Train station and airport food seller SSP (SSPG) is to share £100m among shareholders as a special dividend, potentially worth around 21p per share.
The company will also pay a greater percentage of net income as normal dividends in the future following a review of its medium-term capital requirements.
Investors like the news, sending its shares up 5.4% to 639.5p.
SSP, which owns such brands as Upper Crust as well as operating third party brands including Burger King under franchise or licence agreements, says it will raise the payout ratio for normal dividends from 35% to 40% of net income.
Shareholders will get 4.9p final dividend, bringing the full year dividend to 8.1p per share - equivalent to a 50% hike year-on-year.
Adding the 21p indicated special dividend amount to 8.1p normal dividends for the year equates to 29.1p for the 2017 financial year as a whole. That works out as a 4.6% yield.
Most investors will have bought SSP for capital gains rather than income. The business has done incredibly well since being on the stock market in July 2014 - rising by just over 200% in value.
We featured SSP as one of our Great Ideas just over a year ago at 323p, so investors following our idea will have almost doubled their money.

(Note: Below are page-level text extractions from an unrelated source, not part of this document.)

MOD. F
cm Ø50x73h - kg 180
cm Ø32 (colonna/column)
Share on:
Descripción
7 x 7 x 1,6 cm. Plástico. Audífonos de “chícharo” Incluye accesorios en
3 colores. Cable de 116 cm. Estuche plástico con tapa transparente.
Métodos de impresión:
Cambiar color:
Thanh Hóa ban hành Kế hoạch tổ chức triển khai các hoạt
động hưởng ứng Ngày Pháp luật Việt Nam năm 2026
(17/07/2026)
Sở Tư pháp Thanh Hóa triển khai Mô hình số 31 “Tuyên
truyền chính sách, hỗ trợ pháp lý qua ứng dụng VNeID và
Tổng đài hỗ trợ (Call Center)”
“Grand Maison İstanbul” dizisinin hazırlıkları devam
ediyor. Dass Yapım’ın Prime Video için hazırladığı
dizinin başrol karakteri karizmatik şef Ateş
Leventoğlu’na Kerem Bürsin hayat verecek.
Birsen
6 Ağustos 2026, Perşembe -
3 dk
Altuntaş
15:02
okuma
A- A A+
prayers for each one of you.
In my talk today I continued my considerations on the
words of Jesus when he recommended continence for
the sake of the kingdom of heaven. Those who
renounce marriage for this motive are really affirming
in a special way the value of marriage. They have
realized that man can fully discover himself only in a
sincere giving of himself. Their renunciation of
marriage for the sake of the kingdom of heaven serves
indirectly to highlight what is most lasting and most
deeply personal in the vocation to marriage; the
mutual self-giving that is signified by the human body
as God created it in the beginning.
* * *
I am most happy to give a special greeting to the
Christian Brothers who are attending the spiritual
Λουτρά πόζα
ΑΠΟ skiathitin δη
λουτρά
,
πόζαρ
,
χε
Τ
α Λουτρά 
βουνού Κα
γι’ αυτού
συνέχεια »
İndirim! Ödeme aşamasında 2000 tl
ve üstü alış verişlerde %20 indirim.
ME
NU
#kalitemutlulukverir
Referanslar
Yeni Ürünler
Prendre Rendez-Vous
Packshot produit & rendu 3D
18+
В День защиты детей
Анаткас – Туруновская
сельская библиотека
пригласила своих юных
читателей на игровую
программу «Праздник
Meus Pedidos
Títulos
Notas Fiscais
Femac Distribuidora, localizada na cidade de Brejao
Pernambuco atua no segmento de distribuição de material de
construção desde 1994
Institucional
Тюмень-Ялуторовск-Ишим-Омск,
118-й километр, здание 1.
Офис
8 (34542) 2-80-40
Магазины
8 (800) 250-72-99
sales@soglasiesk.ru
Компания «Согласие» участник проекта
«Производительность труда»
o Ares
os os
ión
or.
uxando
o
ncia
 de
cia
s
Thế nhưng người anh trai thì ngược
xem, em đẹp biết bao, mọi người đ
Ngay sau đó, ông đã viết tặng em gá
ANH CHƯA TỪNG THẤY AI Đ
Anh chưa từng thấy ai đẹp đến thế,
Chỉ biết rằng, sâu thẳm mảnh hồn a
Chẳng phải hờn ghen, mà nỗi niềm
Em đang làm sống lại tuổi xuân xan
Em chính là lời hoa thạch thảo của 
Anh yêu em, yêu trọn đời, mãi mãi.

The latest full year results show 11.7% rise in revenue at constant currency rates to £2.38bn, or up 19.5% at actual forex rates. Underlying pre-tax profit grew by 38.3% to £148.7m.
The results came in roughly 3% to 4% above expectations driven by both revenue and margin outperformance.
‘The group delivered a good performance in the year, driven by like-for-like sales growth, new contract openings across the world and the ongoing implementation of our programme of operational improvements,’ says the company in its full year results commentary.
‘We are continuing to invest in the growth and development of the business and to bring new brands and concepts to our clients and customers.
‘We have made further good progress in the development of the business in North America and Asia Pacific and the first year's performance of TFS, our joint venture in India, has been encouraging. We have delivered another year of margin growth driven by good like-for-like growth and the ongoing roll out of our strategic initiatives.’
SSP says its cash flows have been strong, funding its highest level of investment to date.